At Home With Schizandra

100 Days………Ron Teeguarden:  “If used for one hundred days successively, schizandra is said to purify the blood, sharpen the mind, improve memory, rejuvenate the kidney energy, and cause the skin to become radiantly beautiful.” The halfway point was late February  when I was half awake at 11 PM and At Home With Friends with Joshua Bell, violinist, appeared on PBS. First Sting sang the Elizabethan song “Come Again” by the great John Dowland, then Kristin Chenoweth sang an incredible arrangement of “My Funny Valentine”, Carel Kraayenhof on the bandoneon (historic accordion) played the meditative tango, “Oblivion”, and Joshua Bell played with a dead Rachmaninoff on piano through the miracles of recording technology. I have a music background of flute and piano – but for over 30 years have heard music and not heard music, as if a wall were there keeping music from penetrating to the nucleii of my cells – the center where electrons dance with passing sparks. This hearing made it past that wall – and music revealed itself as music, not plodding notes.
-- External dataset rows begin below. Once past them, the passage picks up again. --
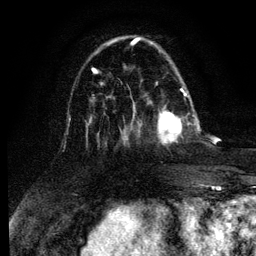
Breast MRI (dynamic contrast-enhanced), one axial slice. Slice 35 of 134 in the series (ordered by position). Cropped to one breast. Dynamic contrast-enhanced series, time point 2 of 6 at this slice position (early post-contrast). 3 T. TE 4.2 ms, TR 7.9 ms. 1.2 mm slice thickness. 256 × 256 image matrix, field of view 170 × 170 mm. Female patient.
Outlined on this slice (semi-automatic segmentation, software-assisted and operator-edited):
- enhancing-tissue mask used for the functional tumour volume (all voxels passing the contrast-enhancement thresholds inside the analysis volume; usually the tumour): bounding box (x1, y1, x2, y2) in pixels: (157, 92, 188, 145)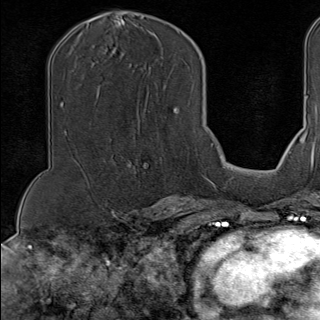
Breast MRI (dynamic contrast-enhanced), one axial slice; position 64 of 100 along the scan axis; cropped to one breast; dynamic contrast-enhanced series, time point 2 of 9 at this slice position (early post-contrast); 1.5 T; TE 1.8 ms, TR 4.3 ms; 2 mm slice thickness; 320 × 320 image matrix. Female patient.
Outlined on this slice (semi-automatic segmentation, software-assisted and operator-edited):
- enhancing-tissue mask used for the functional tumour volume (all voxels passing the contrast-enhancement thresholds inside the analysis volume; usually the tumour): bounding box (x1, y1, x2, y2) in pixels: (133, 156, 202, 182)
To be sure, immense credit goes to Joshua Bell – schizandra doesn’t dance with just any musician. But I had heard excellent musicians before, including Joshua Bell, my husband being a music enthusiast, with little reaction. Even the memory of this music is so vivid, it plays in my mind “in stereo” with such accuracy, it sometimes interferes with meditation attempts.

Now I scheme and plot to hear Joshua Bell and Jeremy Denk (pianist) in person along with other music performers. Let’s hope I am not neglecting my garden chasing around classical stars all over this summer…..though wouldn’t there be a nursery on the way?  Thanks schizandra!

                     by  Rumi

                     All day and night, music,
                     a quiet, bright
                     reedsong. If it
                     fades, we fade.